WRITTEN TASK 1: Find every line in the entries below that contains the word "kern", and copy each of those lines.

GIVEN PASSAGE:
• • • • •

+Load XML library and Parse the first web page that we want to scrap
library(XML)
u= "http://stackoverflow.com/questions/tagged/r?page=1&sort=active&pagesize=50"
doc = htmlParse(u)
There are two ways of getting the HTML code: + First method: after we call the function htmlParse on the u text contatining the website URL, we do the following step in R:
> doc
<html itemscope itemtype="http://schema.org/QAPage">
<head>
<title>Recently Active 'r' Questions - Page 1 - Stack Overflow</title>
<link rel="shortcut icon" href="//cdn.sstatic.net/stackoverflow/img/favicon.ico?v=4f32ecc8f43d">
....
_qevents.push({ qacct: "p-c1rF4kxgLUzNc" });
</script>
</body>
</html>
+Second method is more convenient because we can separate R code and html into different places. Open the website in browser(Chrome, in my case). Right mouse click on the page > View Page Source. Then copy the html code to editor.

• • • • •

DATASET RECORDS:
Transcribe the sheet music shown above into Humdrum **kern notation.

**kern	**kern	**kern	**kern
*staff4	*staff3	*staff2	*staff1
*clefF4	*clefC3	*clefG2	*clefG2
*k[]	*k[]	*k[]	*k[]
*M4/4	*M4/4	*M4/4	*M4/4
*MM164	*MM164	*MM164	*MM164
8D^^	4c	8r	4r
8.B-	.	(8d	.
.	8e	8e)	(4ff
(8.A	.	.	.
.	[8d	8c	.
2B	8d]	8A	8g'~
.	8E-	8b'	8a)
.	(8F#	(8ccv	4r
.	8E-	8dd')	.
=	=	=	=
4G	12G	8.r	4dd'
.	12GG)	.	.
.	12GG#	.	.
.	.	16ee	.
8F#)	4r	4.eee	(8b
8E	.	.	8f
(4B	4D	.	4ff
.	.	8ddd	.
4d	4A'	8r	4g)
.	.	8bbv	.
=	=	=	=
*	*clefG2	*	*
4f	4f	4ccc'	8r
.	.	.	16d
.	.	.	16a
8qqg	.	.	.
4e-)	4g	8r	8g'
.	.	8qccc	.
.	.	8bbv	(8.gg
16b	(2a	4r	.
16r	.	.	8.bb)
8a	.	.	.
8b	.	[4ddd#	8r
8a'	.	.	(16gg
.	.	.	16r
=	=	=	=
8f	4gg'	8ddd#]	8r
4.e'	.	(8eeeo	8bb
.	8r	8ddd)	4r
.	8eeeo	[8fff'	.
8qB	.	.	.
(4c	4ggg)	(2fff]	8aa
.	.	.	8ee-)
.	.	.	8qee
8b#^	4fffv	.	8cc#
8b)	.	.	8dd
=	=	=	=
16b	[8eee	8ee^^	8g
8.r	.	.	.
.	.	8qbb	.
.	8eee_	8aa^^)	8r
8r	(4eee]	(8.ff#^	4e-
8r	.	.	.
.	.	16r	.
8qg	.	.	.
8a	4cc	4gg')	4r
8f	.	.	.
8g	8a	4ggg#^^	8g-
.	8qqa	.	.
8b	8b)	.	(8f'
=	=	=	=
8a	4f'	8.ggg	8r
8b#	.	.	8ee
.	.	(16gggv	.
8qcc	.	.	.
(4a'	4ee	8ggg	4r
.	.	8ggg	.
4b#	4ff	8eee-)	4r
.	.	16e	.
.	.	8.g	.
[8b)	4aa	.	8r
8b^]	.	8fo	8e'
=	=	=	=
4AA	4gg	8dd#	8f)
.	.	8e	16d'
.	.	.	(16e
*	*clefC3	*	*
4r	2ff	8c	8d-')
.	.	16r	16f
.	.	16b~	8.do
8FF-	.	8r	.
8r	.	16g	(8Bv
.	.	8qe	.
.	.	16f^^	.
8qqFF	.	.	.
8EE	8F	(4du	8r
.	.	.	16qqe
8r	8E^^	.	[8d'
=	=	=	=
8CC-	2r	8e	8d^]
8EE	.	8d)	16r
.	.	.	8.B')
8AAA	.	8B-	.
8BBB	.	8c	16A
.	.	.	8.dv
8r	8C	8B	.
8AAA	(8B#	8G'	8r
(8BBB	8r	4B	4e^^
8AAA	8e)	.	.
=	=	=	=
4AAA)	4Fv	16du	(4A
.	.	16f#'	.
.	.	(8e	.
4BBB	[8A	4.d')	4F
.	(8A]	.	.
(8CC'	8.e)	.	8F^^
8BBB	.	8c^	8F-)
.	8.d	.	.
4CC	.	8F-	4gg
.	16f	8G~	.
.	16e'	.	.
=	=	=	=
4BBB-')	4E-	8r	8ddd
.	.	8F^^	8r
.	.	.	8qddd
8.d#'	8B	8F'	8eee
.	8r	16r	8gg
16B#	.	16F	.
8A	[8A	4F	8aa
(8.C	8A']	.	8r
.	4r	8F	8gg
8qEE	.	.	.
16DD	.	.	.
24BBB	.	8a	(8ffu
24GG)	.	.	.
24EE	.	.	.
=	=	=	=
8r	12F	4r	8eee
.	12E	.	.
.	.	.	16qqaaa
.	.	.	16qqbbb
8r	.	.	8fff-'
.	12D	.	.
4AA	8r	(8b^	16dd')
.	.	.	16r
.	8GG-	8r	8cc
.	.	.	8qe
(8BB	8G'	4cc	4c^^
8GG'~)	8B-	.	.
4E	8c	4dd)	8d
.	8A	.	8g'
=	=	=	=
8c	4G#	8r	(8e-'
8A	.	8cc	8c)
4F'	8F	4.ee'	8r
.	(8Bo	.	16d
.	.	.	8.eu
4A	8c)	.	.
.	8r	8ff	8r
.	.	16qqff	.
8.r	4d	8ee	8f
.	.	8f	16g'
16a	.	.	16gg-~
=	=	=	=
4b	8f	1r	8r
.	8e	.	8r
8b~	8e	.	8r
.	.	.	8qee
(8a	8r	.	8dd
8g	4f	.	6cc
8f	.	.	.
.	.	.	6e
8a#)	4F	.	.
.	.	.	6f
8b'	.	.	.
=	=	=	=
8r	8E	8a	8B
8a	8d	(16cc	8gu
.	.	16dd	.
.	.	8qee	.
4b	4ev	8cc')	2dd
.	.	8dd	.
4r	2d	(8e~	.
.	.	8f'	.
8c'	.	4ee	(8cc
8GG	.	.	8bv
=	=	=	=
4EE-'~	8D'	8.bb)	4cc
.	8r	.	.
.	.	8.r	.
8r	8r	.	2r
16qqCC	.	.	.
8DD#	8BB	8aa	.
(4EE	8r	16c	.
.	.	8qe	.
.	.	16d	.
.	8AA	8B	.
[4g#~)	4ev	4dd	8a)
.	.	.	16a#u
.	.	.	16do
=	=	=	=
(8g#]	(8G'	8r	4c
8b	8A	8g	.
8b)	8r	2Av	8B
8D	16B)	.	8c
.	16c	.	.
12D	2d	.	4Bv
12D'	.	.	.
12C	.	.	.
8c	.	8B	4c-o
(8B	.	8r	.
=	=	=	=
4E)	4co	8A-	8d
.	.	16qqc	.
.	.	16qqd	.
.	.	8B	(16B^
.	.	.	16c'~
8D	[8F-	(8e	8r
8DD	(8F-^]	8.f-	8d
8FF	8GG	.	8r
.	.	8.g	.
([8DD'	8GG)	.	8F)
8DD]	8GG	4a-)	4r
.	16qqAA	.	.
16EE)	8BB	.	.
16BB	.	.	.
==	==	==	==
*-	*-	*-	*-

• • • • •

WRITTEN TASK 2: In the passage on scraping a web page with R, why is the second method of getting the HTML code called more convenient?

ANSWER 1:
Transcribe the sheet music shown above into Humdrum **kern notation.
**kern	**kern	**kern	**kern

ANSWER 2: It lets you keep the R code and the HTML in separate places.